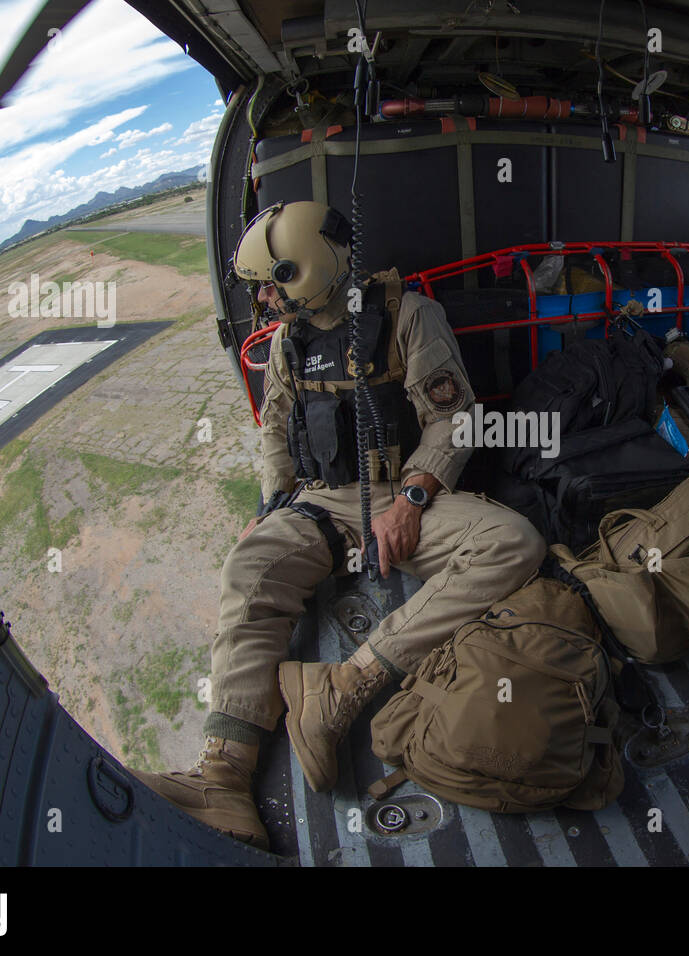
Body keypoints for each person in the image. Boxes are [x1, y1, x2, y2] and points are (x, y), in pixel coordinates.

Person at [131, 201, 545, 849]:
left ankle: (343, 685)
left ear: (308, 270)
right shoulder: (288, 344)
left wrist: (411, 498)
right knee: (248, 567)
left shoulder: (410, 316)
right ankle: (223, 776)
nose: (265, 299)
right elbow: (275, 429)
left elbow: (455, 418)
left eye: (273, 282)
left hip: (404, 495)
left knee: (512, 543)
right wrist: (271, 511)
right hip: (322, 502)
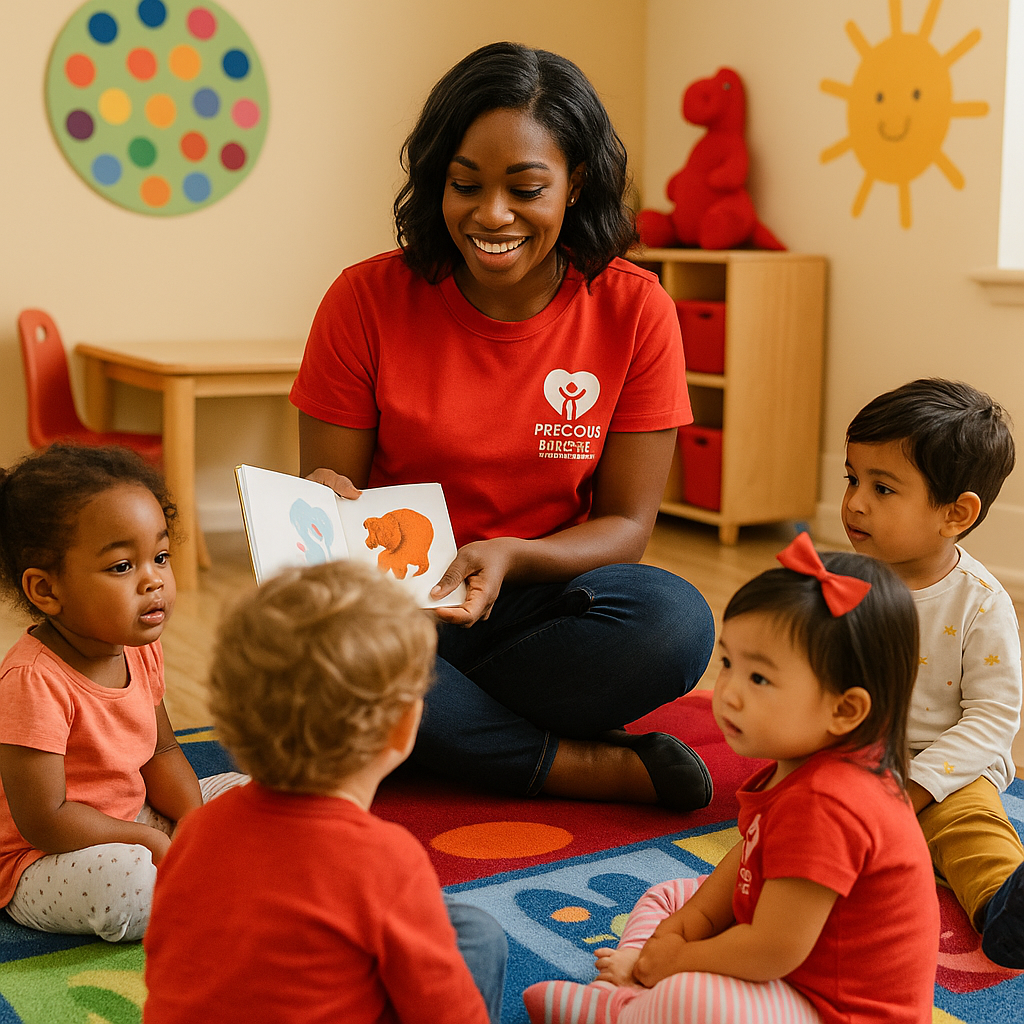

-- TASK DIRECTIONS --
If a line in the material above holds "right", copy it.

-- ANSWER BOX --
right shoulder: (288, 344)
right knee: (248, 567)
right ankle: (223, 776)
right elbow: (275, 429)
right wrist: (271, 511)
right hip: (322, 502)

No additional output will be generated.